I'm a fairly fast learner. I pick things up pretty swiftly and don't need much explanation in the process. But one process that continues to confuse me, regardless of how much explanation I receive, is the archaic and unfair practice of the Electoral College.
I used to think a president was elected based on the amount of votes he/she received. Which in theory, is the way it should be, right? But our founding fathers decided on a different system that doesn't necessarily benefit the entirety of the country. Then again, the majority of our country's history didn't benefit the nation as a whole.
In fact, politicians have discussed the removal of the Electoral College for years based on its unfair nature. But what exactly is the Electoral College and how does it work?
What is it, really?
If you're anything like me, you probably assumed a president has to win the most overall votes in order to secure an election victory. That assumption would be inaccurate.
I know, I was just as shocked.
An electoral collage is made up of 538 electors. Instead of trying to win the most votes in the country, a presidential candidate must win state victories consisting of more than 270 electoral votes. Whichever party hits that mark first, wins the election.
How does it work?
Every state gets an elector for one senator, which is always two per state, and one elector for each U.S. House of Representative, which differs per state.

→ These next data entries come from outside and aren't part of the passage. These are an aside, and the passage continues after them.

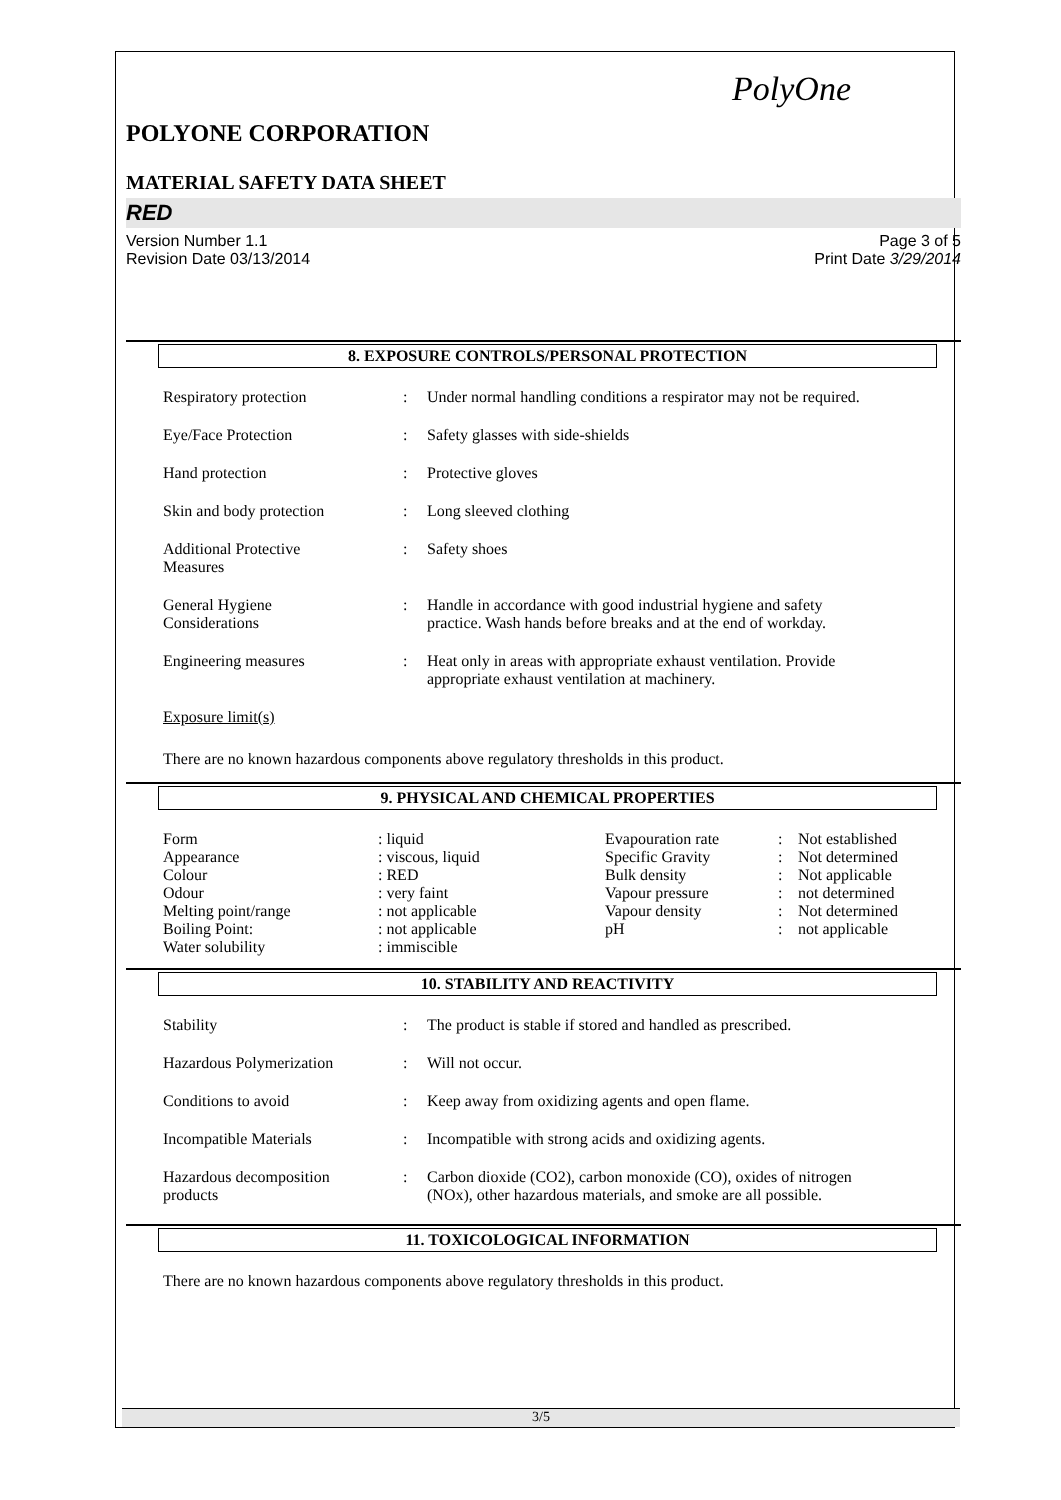PolyOne
POLYONE CORPORATION
MATERIAL SAFETY DATA SHEET
RED
Version Number 1.1
Revision Date 03/13/2014 Page 3 of 5
Print Date 3/29/2014
8. EXPOSURE CONTROLS/PERSONAL PROTECTION
| Respiratory protection | : | Under normal handling conditions a respirator may not be required. |
| Eye/Face Protection | : | Safety glasses with side-shields |
| Hand protection | : | Protective gloves |
| Skin and body protection | : | Long sleeved clothing |
| Additional Protective Measures | : | Safety shoes |
| General Hygiene Considerations | : | Handle in accordance with good industrial hygiene and safety practice. Wash hands before breaks and at the end of workday. |
| Engineering measures | : | Heat only in areas with appropriate exhaust ventilation. Provide appropriate exhaust ventilation at machinery. |
Exposure limit(s)
There are no known hazardous components above regulatory thresholds in this product.
9. PHYSICAL AND CHEMICAL PROPERTIES
| Form | : liquid | Evapouration rate | : | Not established |
| Appearance | : viscous, liquid | Specific Gravity | : | Not determined |
| Colour | : RED | Bulk density | : | Not applicable |
| Odour | : very faint | Vapour pressure | : | not determined |
| Melting point/range | : not applicable | Vapour density | : | Not determined |
| Boiling Point: | : not applicable | pH | : | not applicable |
| Water solubility | : immiscible | | | |
10. STABILITY AND REACTIVITY
| Stability | : | The product is stable if stored and handled as prescribed. |
| Hazardous Polymerization | : | Will not occur. |
| Conditions to avoid | : | Keep away from oxidizing agents and open flame. |
| Incompatible Materials | : | Incompatible with strong acids and oxidizing agents. |
| Hazardous decomposition products | : | Carbon dioxide (CO2), carbon monoxide (CO), oxides of nitrogen (NOx), other hazardous materials, and smoke are all possible. |
11. TOXICOLOGICAL INFORMATION
There are no known hazardous components above regulatory thresholds in this product.
3/5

Thirty-three states choose electors by party convention, seven states (and District of Columbia) select electors by state party committees. The remainder of states appointment electors by party nominees or by presidential nominee appointments.
Because electors are loyal to their parties, they must vote for the candidate their party supports. Once ballots are cast and tallied, the electors reconvene in their states during December to officially vote for president and vice president. But there's one final step in this dizzying puzzle.
Once January rolls around, members of the House and Senate officially meet tally up those votes. So, just because one candidate won more votes overall doesn't necessarily mean they'll be inaugurated thanks to the Electoral College.
Who ok'd this?
Once again, we can thank our founding fathers for creating a system that benefits a certain demographic, while disproportionately affecting another. And that demographic would be the one consisting of the rich, white male.
What else is new, America?
The electoral college dates back to 1804, when it was initially ratified. At the time, Black enslaved individuals made up 40 percent of the South's population. Southern delegates wanted to include them when determining how many representatives their states would receive in Congress. Northerners did not agree with this, arguing slaves didn't require representation.
(Insert dramatic eye-roll here)
This led to the creation of the disgusting "three-fifths compromise," where every Black individual counted as only three-fifths of a person when identifying congressional representation for each state by population. Regardless of the progress we've made in America, that progress doesn't necessarily translate into politics.
Can't we just get rid of it?
Getting rid of the Electoral College would require some serious legislation. An entire Constitutional amendment to be exact. For those that know their way around the U.S. Constitution, or basic U.S. politics, you would know creating a new amendment is an extensively drawn out process.
It would require a Constitutional amendment consisting of two-thirds of the U.S. House of Representatives, two-thirds of the Senate, and three-fourths of the states to vote on it. And when you have a country tremendously divided, that's a lot easier said than done.
But hope is not all lost.
Many individuals want the Electoral College abolished. Certain states have already signed a pact promising to give their Electoral College votes to the winner of the national popular vote. For example, if Biden were to win the popular vote in a longtime Red state such as Texas, the state would award him all of its electoral votes, despite how he fared on the state ballot.
"Every vote matters," said Sen. Elizabeth Warren, D-Mass., in Mississippi last year. "And the way we can make that happen is that we can have national voting and that means get rid of the Electoral College."
Even President Trump supported abolishing the Electoral College at some point, stating it was a "total disaster for democracy." Of course, Trump has since changed his views on the Electoral College, thanks to his 2016 victory.
But there's no denying the Electoral College is an incredibly unfair system, over-representing individuals that cater to a specific demographic. A demographic primarily made up of non-white voters.